**What to produce:**
Give the lines of the rows below as a JSON list of strings, one string per line, leaving out blank lines and the pictures.

■ ■ ■

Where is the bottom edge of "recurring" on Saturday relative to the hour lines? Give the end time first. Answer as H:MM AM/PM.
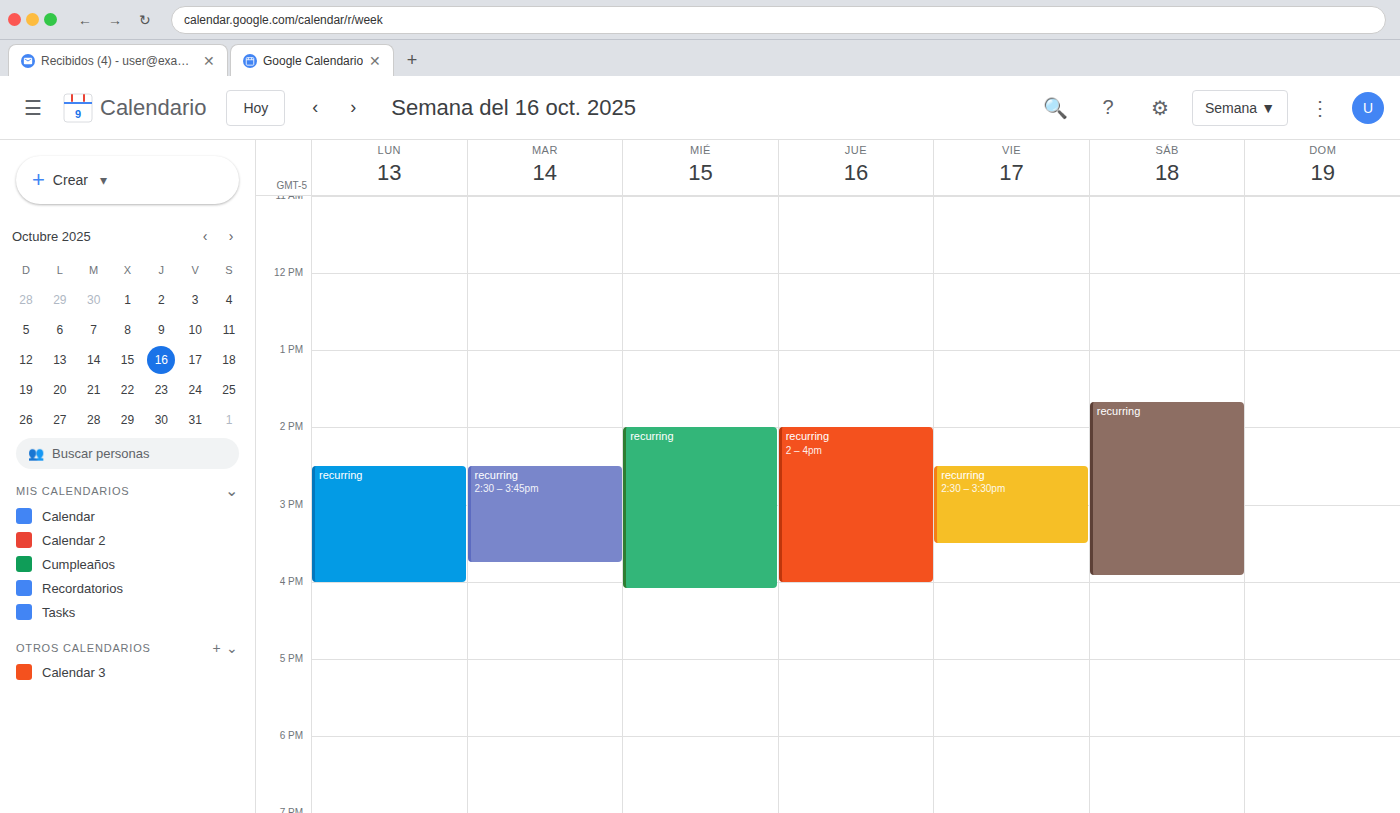
3:55 PM -- neither: 55 minutes below the 3 PM line and 5 minutes above the 4 PM line.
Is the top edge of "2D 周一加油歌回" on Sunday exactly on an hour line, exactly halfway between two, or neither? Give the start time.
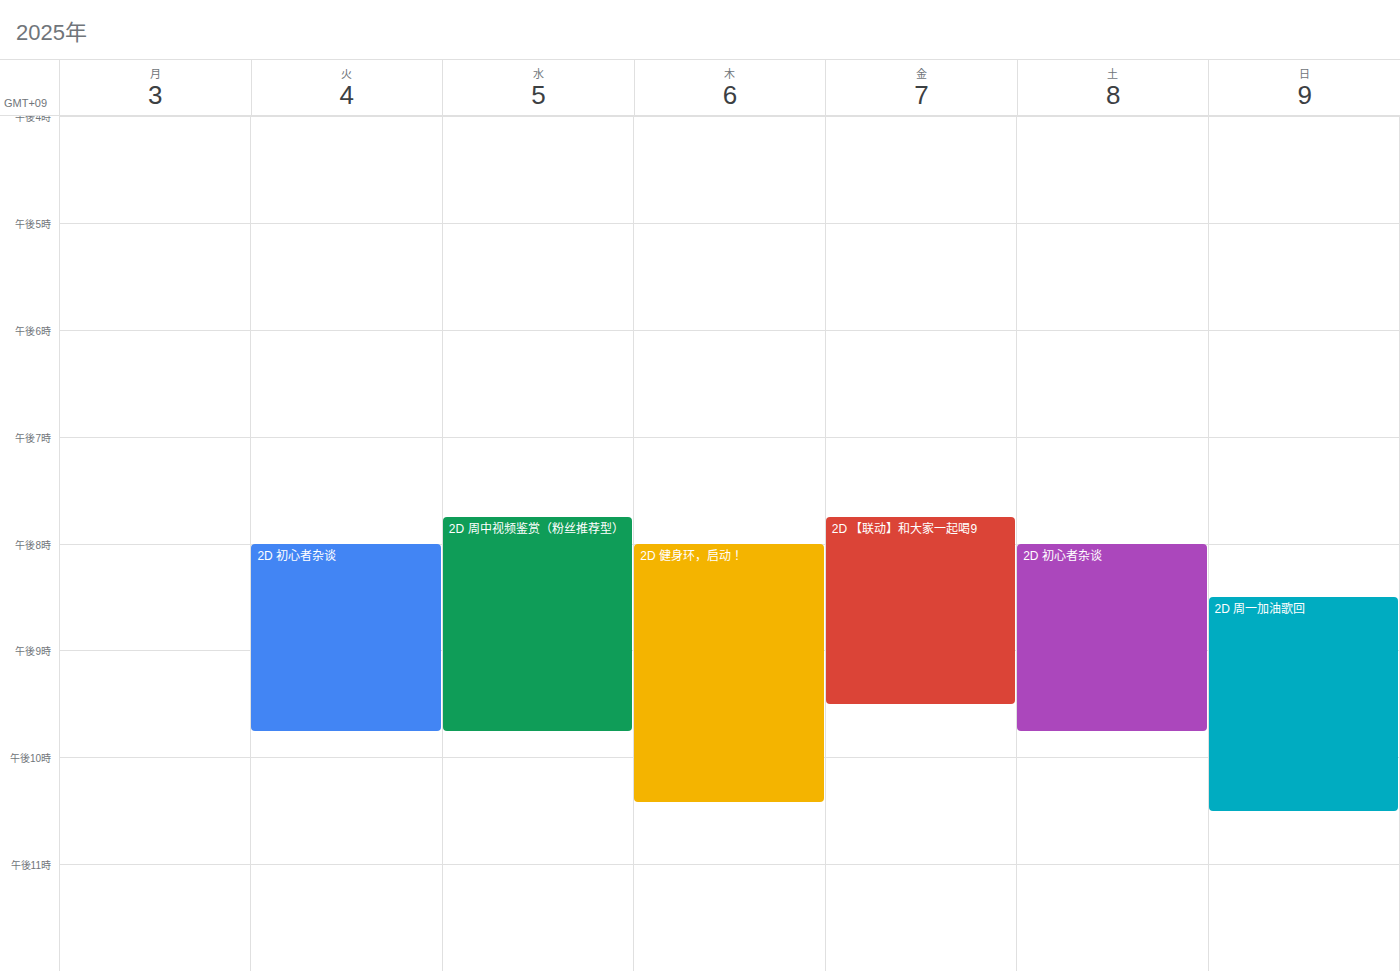
8:30 PM -- halfway between the 8 PM and 9 PM lines.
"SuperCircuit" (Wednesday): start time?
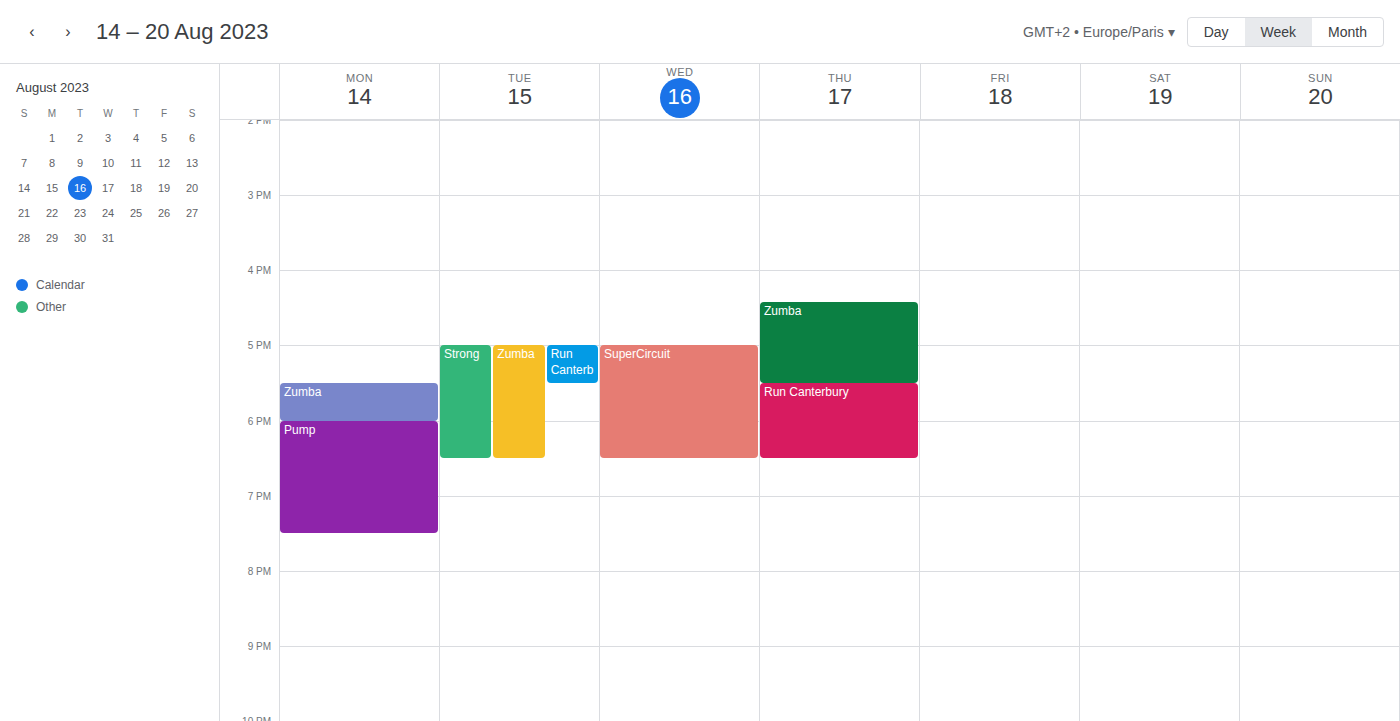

■ ■ ■

**The output:**
[
  "Where is the bottom edge of \"recurring\" on Saturday relative to the hour lines? Give the end time first. Answer as H:MM AM/PM.",
  "3:55 PM -- neither: 55 minutes below the 3 PM line and 5 minutes above the 4 PM line.",
  "Is the top edge of \"2D 周一加油歌回\" on Sunday exactly on an hour line, exactly halfway between two, or neither? Give the start time.",
  "8:30 PM -- halfway between the 8 PM and 9 PM lines.",
  "\"SuperCircuit\" (Wednesday): start time?"
]